Late in the afternoon Kathy and I attended the showing of "Blind Spot", a film produced by creative students at the Lycée Technique du Centre. Inspired by a photo exhibit of George Edward Nixon, a Canadian photgrapher (and himself a homeless man featured in the film), the students worked on the project for two years under the leadership of Claude Lahr in partnership with the Service National de la Jeunesse.
The documentary portrayed the everyday struggles of street people in Luxembourg city--unresolved personal problems, bitter cold, sleepless nights (or interrupted sleep), theft of personal belongings, etc. Many of the local street population actually attended the film showing. The atmosphere was a little rowdy and sometimes even a bit raucous. At the end of the 35-minute presentation one of the men who'd been interviewed--an articulate Luxembourgish fellow who'd arrived a little under the influence--tried loudly to answer questions from the crowd and even sat down to play a few bars on the piano.
George Nixon, the Canadian photographer who identified himself as the oldest one of the bunch, stated on film that half of a squatter's issues can be resolved when he stops blaming other people and starts taking his own responsibilities ("All the people on the street--it's their own fault. They're going to put the blame on somebody else, but believe me, it is their own fault. It's not that people don't have, uh, a lot of problems, but they have a lack of solutions for their problems").
We walked away from the film venue and waited for the bus back home. And that's when we felt the surreal grab-you-by-the-neck switch of worlds. We stood on the Boulevard Royal by the exit from a bank's underground parking area and watched glossy Audi SUVs and Porsche 911 Carreras roll up out of the lot and purr onto the boulevard. Once on the bus I listened (unwillingly) to a sportily decked out French businessman's phone conversation. Seated right behind me, he counseled someone (a friend? a colleague?) on how to buy oil futures and play the dollar against the euro. He was quite certain the next few months would see an increase in the value of something or other, followed by a steep dive by summer's end . . . so buy now and get out in July. He stepped out the bus door and kept talking, still plugged in and chattering away.

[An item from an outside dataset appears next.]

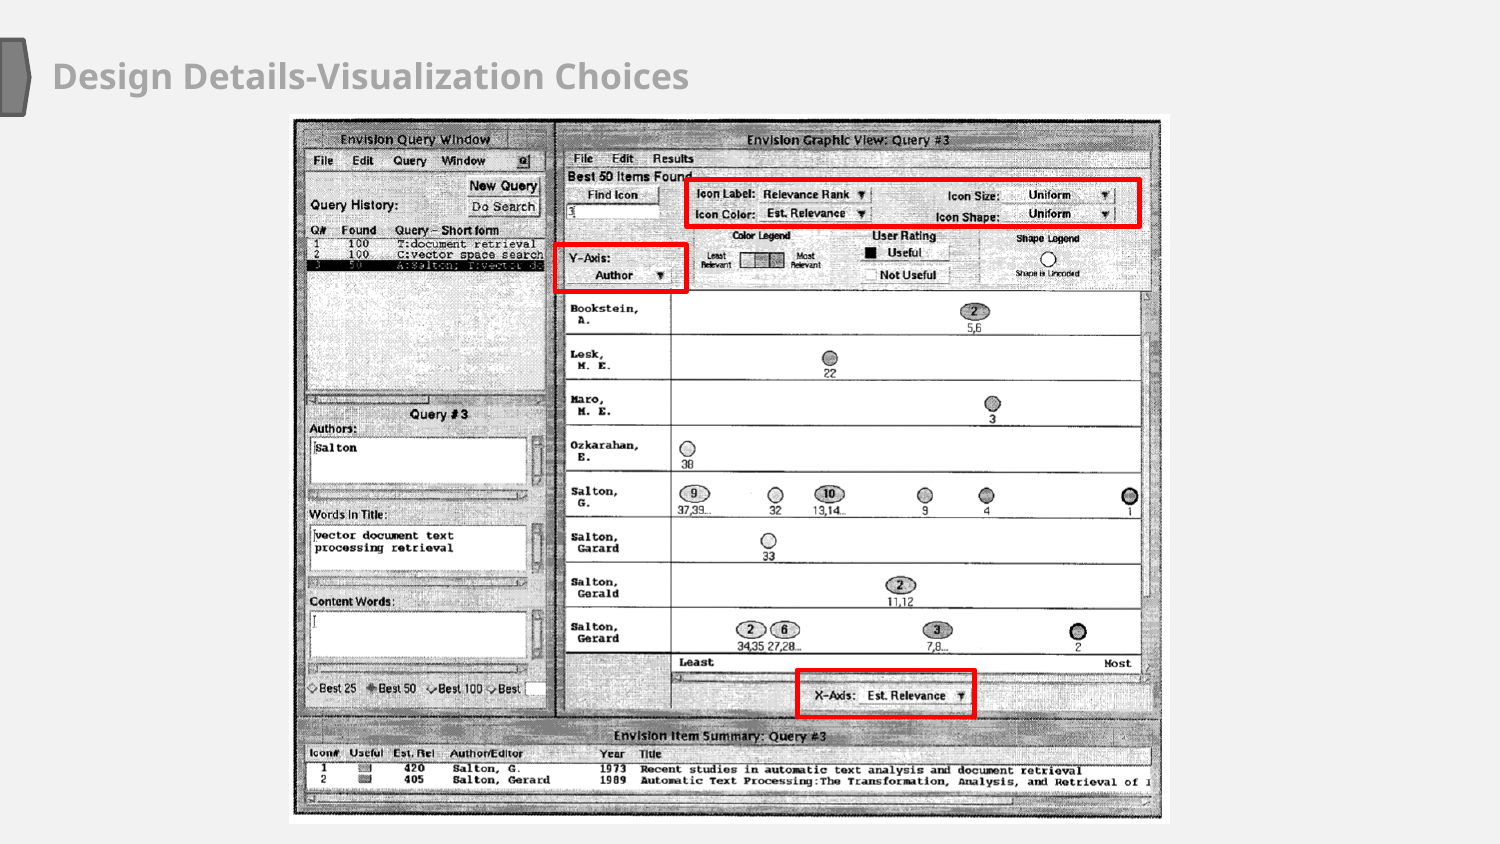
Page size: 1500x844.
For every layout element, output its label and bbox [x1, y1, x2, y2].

text_box [0, 39, 786, 116]
picture [288, 114, 1170, 824]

That's our town--the dirt-poor outcasts and the rich have-it-alls. (Well, I can't say that even the squatters in Luxembourg are "dirt poor"--many seem to have mobile phones, enough cash to buy cigarettes, and the possibility of a place to stay, should they so choose).

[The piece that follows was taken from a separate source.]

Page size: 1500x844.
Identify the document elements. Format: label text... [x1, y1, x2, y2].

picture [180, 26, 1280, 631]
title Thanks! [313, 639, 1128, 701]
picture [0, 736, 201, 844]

But what struck me about both the film and the bus conversation was the common thread of covetousness and self-confidence. The French businessman was pretty sure he knew what was coming a few months down the road, though he could not guarantee he'd be around to see July. And even the street people were at the film venue plead for the rest of the city to "respect" them . . . and they said so.
I've often thought about the wisdom of Agur, son of Jakeh, in this regard:
"Two things I asked of Thee,
Do not refuse me before I die:
Keep deception and lies far from me
Give me neither poverty nor riches,
Feed me with the food that is my portion,
Lest I be full and deny Thee and say, 'Who is the Lord?'
Or lest I be in want and steal,
and profane the name of my God". (Proverbs 30:7-9, NASB)

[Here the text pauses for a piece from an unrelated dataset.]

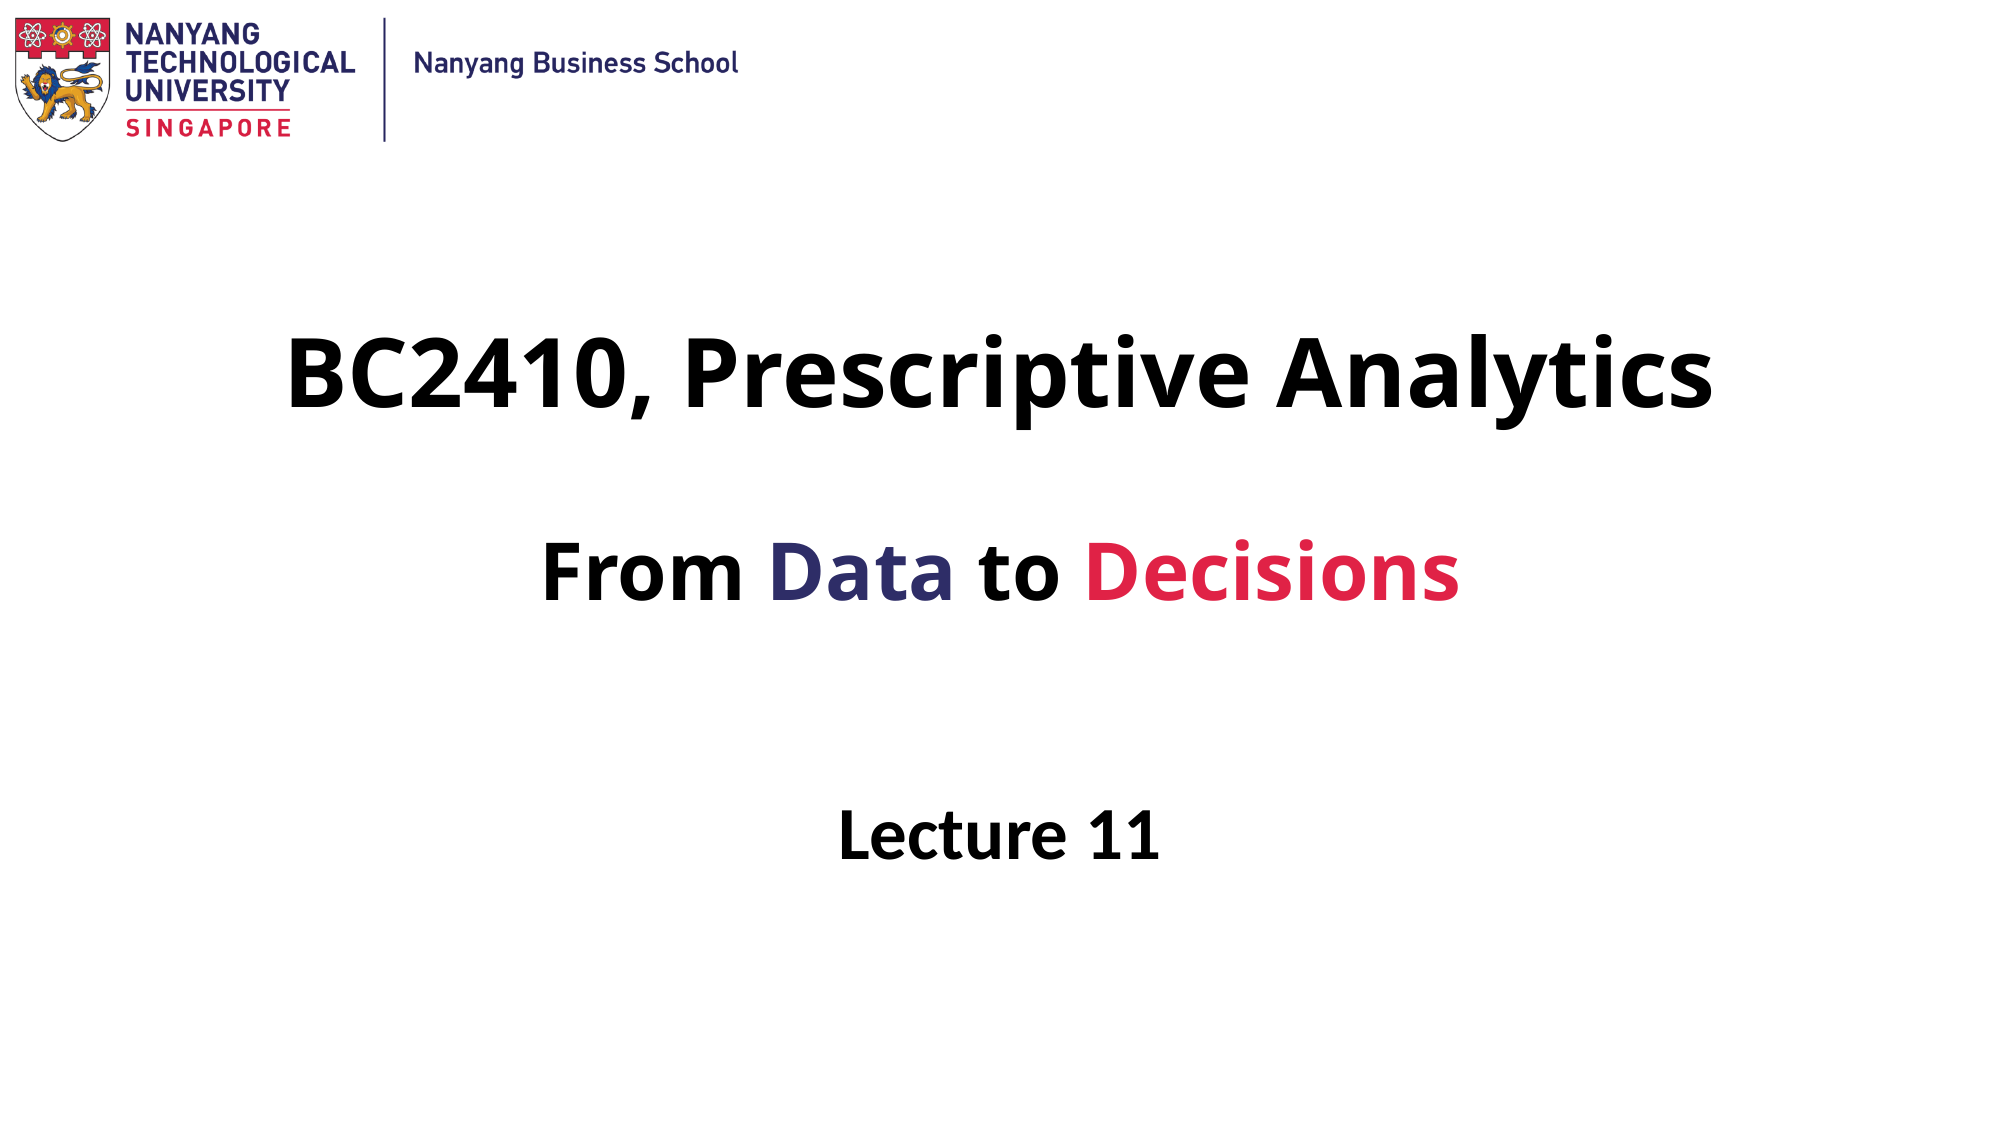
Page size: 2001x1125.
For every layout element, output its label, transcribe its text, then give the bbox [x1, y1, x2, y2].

title BC2410, Prescriptive Analytics From Data to Decisions [249, 287, 1750, 626]
picture [0, 0, 753, 159]
text_box Lecture 11 [500, 777, 1500, 882]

How easy pridefully to boast that we know what tomorrow will bring. How easy pridefully to blame others for our own choices. In both cases we become prisoners--in the first case, prisoners of our greed, in the second case, prisoners of those who have sinned against us.
The past may help explain where we are, but when we know our Maker through His Son, it need not determine where we go from here.